====== 原文
村川透監督が“トラ!精神”で現役宣言

 2016年も上半期を振り返る時期になった。日本映画界に目を移すと、和製ハードボイルド映画の巨匠・村川透監督の復活がトピックの一つとして挙げられるだろう。劇場映画としては1997年の「まむしの兄弟」以来、実に19年ぶり、21世紀の第1作となる「さらば あぶない刑事」が今年1月に公開された。さらに長編テレビドラマでも精力的に新作を連発している。

 その最新作は7月2日(後9・00)放送のテレビ朝日系「西村京太郎トラベルミステリー66 釧路・帯広殺人ルート」。高橋英樹主演の土曜ワイド劇場で、今年2月放送の同シリーズ「~65」に続く監督作である。いつチャンネルを変えられるか分からないテレビというシビアな媒体にあっても、活劇としての映画を血肉化したことによって生まれる、視聴者を飽きさせない「面白きゃ何でもあり精神」を発揮している。

 今春、東映本社で村川監督を取材させていただいた。原点である日活の助監督時代に接した石原裕次郎と渡哲也が主演し、盟友・松田優作と初タッグを組んだ記念碑的テレビ映画「大都会」シリーズ(日本テレビ系)の舞台裏をうかがった。取材後は「さらば あぶない刑事」のパネル前に立って写真撮影。舘ひろし、柴田恭兵の間に立つ監督のシャープな体型と黒ずくめでダンディーないでたちは、79歳という年齢を感じさせなかった。

 その時、本筋から離れて、70年の日米合作映画「トラ!トラ!トラ」について熱く語られたことが印象的だった。あの黒澤明監督が降板した窮地にあって、日活の舛田利雄と東映の深作欣二が共同監督を務め、村川はチーフ助監督としてハリウッド大作の現場を限られた時間で仕切った。59年の日活入社から10年を越える助監督としての経験値が“早い、うまい”現場の仕切りとして結実。日活ロマンポルノで3作を残して山形に帰郷していた村川が「大都会」で現場復帰した背景には、「トラ!~」で得た信頼があったという。

 そんな村川に、今も現役であり続ける監督哲学を聞いた。

 「ずっと助監督をやってきて、思うような絵(映像)に到達できるのは修行なんですよ。基本からの積み上げ。一番下のカチンコから、衣装、小道具もやって、その修行があったから、何やらせたって俺は負けないし、思う絵を作れるというのがあるわけだ。口幅ったいけどね(笑)」

 「大都会 PART2」では東京タワーでの高層撮影を敢行した。「『やろう』と思えばできるんですよ。俺は『できない』じゃなくて、『どうすればできるか』だから。(『さらば あぶない刑事』では)横浜で撮影できないシーンを四日市で撮った。『やろう』とする気構えですよ」
============
====== データ欄
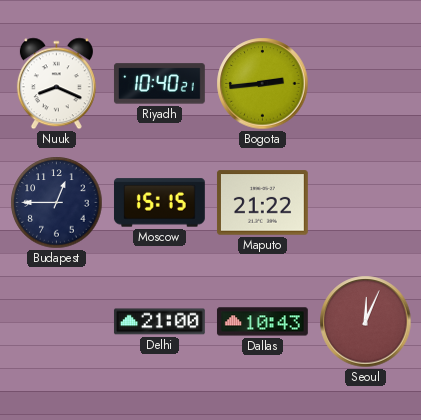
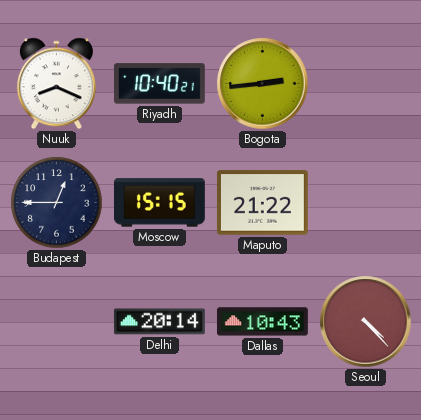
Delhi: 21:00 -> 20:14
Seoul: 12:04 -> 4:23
============
## やるべきこと
**1)** 村川透監督の記事を3文で要約してもらえますか?
**2)** 村川透監督の記事のうち、「その最新作は7月2日(後9・」から「復帰した背景には、「トラ!~」で得た信頼があったという。」までを、両端の語句も含めて一字一句違えずに引用してもらえますか?

## 最終結果
**1)** 和製ハードボイルド映画の巨匠・村川透監督は、今年1月公開の「さらば あぶない刑事」で19年ぶりに劇場映画を手がけ、長編テレビドラマでも精力的に新作を連発している。日活の助監督だった村川は、黒澤明監督が降板した「トラ!トラ!トラ」でチーフ助監督として現場を仕切り、そこで得た信頼が「大都会」での現場復帰の背景にあったという。村川監督は、カチンコから衣装、小道具までこなした助監督時代の修行があったから思う絵を作れると語り、「できない」ではなく「どうすればできるか」という気構えを示している。

**2)**
その最新作は7月2日(後9・00)放送のテレビ朝日系「西村京太郎トラベルミステリー66 釧路・帯広殺人ルート」。高橋英樹主演の土曜ワイド劇場で、今年2月放送の同シリーズ「~65」に続く監督作である。いつチャンネルを変えられるか分からないテレビというシビアな媒体にあっても、活劇としての映画を血肉化したことによって生まれる、視聴者を飽きさせない「面白きゃ何でもあり精神」を発揮している。

 今春、東映本社で村川監督を取材させていただいた。原点である日活の助監督時代に接した石原裕次郎と渡哲也が主演し、盟友・松田優作と初タッグを組んだ記念碑的テレビ映画「大都会」シリーズ(日本テレビ系)の舞台裏をうかがった。取材後は「さらば あぶない刑事」のパネル前に立って写真撮影。舘ひろし、柴田恭兵の間に立つ監督のシャープな体型と黒ずくめでダンディーないでたちは、79歳という年齢を感じさせなかった。

 その時、本筋から離れて、70年の日米合作映画「トラ!トラ!トラ」について熱く語られたことが印象的だった。あの黒澤明監督が降板した窮地にあって、日活の舛田利雄と東映の深作欣二が共同監督を務め、村川はチーフ助監督としてハリウッド大作の現場を限られた時間で仕切った。59年の日活入社から10年を越える助監督としての経験値が“早い、うまい”現場の仕切りとして結実。日活ロマンポルノで3作を残して山形に帰郷していた村川が「大都会」で現場復帰した背景には、「トラ!~」で得た信頼があったという。